■ Activity ■
Find how many lines of the records hold the string "value" and reply with only that total.

↓

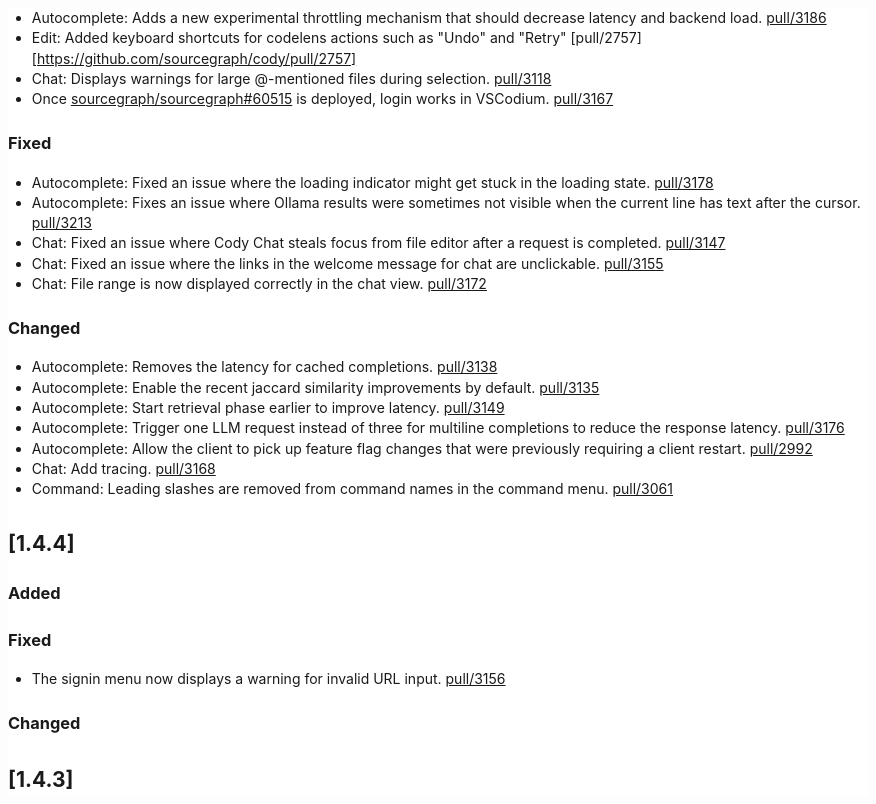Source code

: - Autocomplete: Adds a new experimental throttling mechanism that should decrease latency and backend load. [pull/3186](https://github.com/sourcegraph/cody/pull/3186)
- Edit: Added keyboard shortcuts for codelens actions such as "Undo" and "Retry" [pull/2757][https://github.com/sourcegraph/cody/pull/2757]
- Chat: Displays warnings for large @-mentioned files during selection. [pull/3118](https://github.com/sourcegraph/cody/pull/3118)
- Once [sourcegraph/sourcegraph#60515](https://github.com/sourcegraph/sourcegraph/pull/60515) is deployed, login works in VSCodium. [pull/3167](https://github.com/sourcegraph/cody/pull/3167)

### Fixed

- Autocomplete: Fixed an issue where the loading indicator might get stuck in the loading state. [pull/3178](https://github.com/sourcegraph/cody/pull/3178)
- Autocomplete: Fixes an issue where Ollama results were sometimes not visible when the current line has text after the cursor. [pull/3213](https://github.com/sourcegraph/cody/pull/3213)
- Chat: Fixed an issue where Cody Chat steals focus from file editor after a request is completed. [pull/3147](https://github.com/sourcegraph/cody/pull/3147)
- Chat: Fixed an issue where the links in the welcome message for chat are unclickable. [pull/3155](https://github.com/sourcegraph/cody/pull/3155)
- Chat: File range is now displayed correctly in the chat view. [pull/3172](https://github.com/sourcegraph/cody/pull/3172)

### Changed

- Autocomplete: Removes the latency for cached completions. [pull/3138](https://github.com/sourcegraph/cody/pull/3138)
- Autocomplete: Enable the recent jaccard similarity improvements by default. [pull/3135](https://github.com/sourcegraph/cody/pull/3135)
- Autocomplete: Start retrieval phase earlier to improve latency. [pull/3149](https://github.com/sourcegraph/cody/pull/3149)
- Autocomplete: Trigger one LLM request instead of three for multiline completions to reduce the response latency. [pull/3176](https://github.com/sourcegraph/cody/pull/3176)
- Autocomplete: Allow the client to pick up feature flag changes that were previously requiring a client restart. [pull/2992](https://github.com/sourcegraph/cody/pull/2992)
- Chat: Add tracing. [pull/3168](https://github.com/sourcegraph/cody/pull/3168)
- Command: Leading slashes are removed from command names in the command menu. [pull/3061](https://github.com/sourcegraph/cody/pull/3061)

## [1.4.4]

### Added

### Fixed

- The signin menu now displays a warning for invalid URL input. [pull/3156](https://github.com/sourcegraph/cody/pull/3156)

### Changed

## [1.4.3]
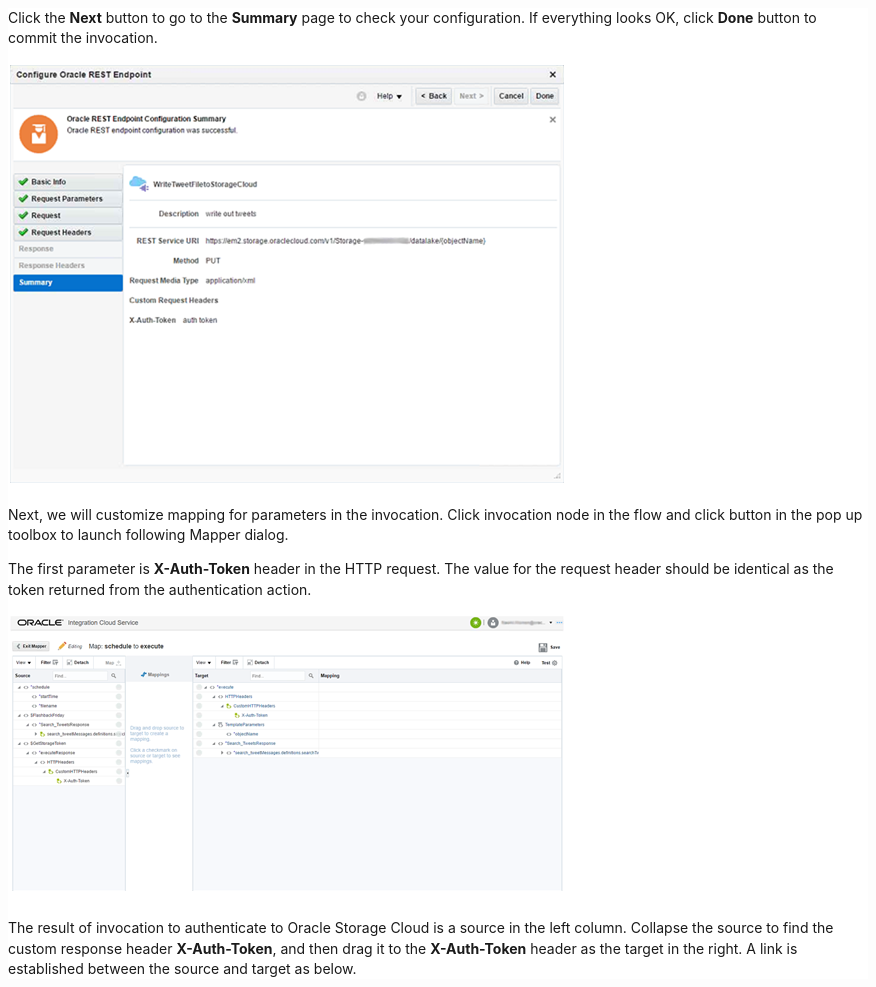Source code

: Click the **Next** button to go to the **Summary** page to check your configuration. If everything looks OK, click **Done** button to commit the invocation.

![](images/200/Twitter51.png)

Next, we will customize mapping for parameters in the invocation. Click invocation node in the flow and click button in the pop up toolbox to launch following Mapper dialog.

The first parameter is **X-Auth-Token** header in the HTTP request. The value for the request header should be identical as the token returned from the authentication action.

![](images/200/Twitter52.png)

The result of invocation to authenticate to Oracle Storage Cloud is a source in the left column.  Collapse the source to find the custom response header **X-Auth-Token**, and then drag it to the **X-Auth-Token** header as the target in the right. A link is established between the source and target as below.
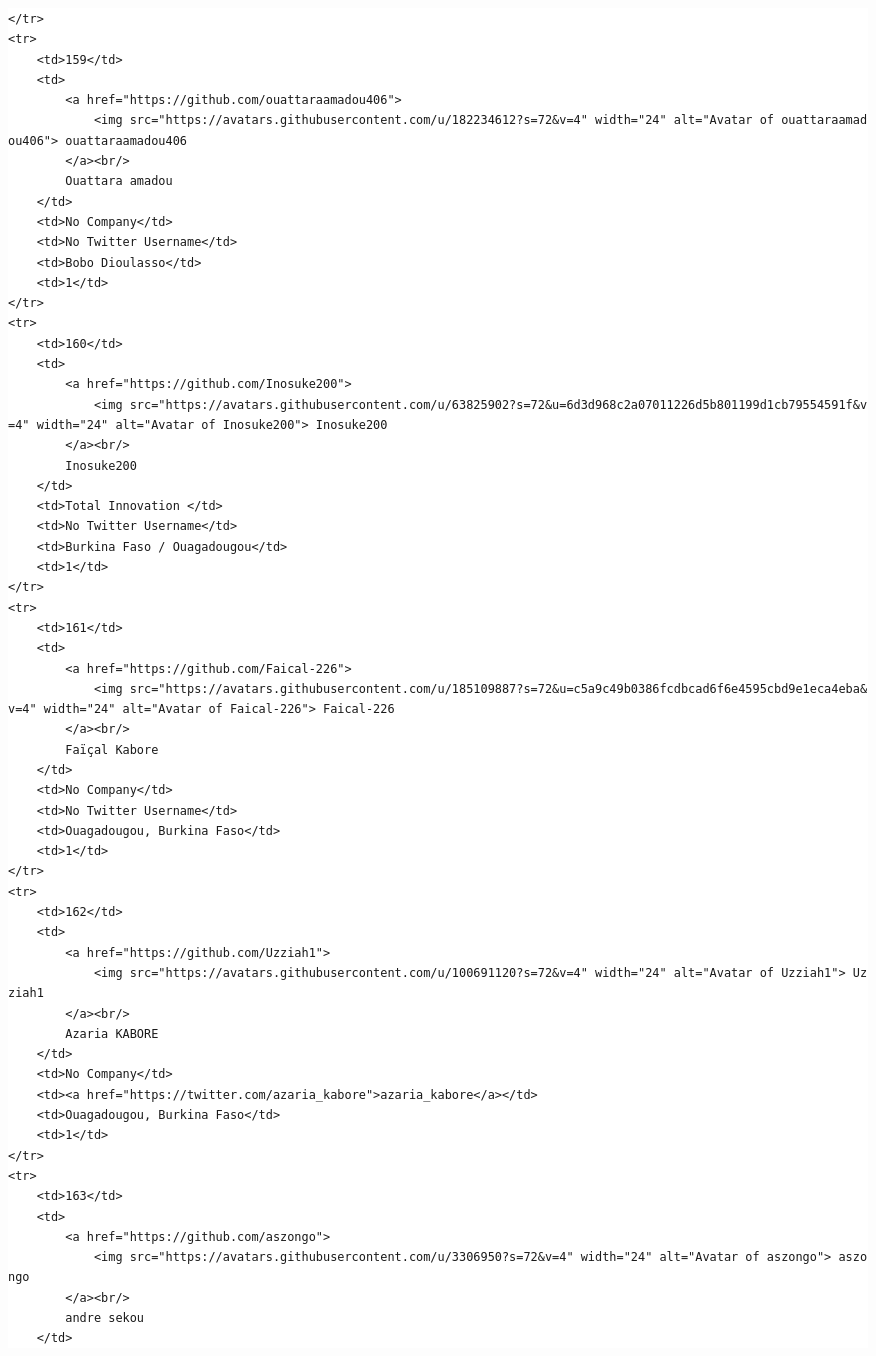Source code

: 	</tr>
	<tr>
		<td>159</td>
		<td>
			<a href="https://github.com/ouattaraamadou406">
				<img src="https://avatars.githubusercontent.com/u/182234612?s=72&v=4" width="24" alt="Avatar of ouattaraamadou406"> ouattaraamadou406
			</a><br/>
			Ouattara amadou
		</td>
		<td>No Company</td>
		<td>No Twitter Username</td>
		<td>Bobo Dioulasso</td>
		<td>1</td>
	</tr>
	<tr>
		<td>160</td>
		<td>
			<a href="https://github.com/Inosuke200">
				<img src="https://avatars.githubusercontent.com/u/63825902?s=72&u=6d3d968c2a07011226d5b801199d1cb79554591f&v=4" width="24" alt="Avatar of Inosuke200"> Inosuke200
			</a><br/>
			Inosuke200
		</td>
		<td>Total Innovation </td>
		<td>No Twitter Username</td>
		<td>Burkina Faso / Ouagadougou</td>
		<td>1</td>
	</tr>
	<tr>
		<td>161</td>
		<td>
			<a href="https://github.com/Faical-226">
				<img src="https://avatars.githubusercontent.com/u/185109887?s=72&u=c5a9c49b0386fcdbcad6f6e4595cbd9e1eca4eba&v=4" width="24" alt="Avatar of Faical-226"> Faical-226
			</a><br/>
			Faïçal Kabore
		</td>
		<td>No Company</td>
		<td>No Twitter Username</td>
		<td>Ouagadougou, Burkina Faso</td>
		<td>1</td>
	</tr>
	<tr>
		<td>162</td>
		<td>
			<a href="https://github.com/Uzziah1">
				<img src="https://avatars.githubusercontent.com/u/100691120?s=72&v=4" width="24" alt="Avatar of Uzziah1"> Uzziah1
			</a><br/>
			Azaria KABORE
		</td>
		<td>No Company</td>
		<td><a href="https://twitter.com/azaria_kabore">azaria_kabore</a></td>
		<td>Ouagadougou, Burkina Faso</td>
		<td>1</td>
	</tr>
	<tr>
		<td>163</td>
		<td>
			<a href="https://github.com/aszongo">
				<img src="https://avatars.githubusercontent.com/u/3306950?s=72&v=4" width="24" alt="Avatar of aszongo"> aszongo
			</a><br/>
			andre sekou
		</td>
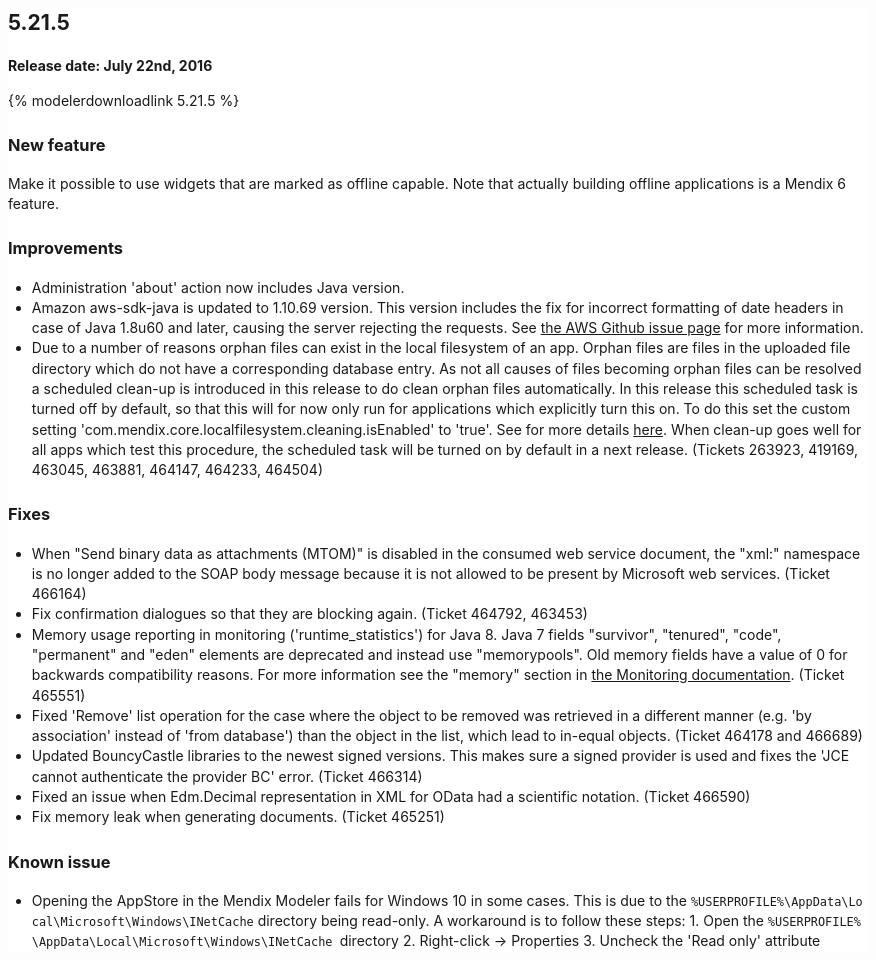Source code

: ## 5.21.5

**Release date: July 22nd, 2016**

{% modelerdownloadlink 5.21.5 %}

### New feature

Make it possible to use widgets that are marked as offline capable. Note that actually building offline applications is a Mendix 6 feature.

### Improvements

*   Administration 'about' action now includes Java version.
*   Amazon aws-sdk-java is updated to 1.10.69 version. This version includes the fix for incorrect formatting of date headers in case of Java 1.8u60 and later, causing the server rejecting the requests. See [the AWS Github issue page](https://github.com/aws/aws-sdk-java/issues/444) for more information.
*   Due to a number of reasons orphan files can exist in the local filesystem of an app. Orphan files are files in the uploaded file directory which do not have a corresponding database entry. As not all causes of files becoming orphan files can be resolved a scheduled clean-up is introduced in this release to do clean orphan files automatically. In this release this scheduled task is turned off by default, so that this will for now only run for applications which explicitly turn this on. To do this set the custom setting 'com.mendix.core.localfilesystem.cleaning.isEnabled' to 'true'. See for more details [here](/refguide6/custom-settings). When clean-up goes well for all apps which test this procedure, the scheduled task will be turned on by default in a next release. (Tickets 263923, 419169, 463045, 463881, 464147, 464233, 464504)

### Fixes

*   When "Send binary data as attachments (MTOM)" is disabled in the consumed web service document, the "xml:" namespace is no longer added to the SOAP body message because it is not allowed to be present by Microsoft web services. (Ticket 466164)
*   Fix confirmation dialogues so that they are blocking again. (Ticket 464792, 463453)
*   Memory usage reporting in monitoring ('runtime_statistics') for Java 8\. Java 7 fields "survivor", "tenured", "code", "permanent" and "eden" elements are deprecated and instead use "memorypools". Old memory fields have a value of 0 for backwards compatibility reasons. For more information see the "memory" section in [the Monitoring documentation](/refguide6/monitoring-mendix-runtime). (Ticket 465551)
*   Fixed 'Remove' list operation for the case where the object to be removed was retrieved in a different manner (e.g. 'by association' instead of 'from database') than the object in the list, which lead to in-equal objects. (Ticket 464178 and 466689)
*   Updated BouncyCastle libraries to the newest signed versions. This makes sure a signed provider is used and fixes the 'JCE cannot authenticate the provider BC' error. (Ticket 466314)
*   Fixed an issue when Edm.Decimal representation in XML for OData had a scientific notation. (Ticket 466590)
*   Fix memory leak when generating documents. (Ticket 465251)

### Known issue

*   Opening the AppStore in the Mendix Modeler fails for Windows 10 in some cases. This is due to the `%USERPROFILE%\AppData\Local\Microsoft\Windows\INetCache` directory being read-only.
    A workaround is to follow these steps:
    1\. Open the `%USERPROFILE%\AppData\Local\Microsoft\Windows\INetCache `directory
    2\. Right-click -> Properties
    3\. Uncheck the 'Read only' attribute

↑

■ Exercise answer ■
2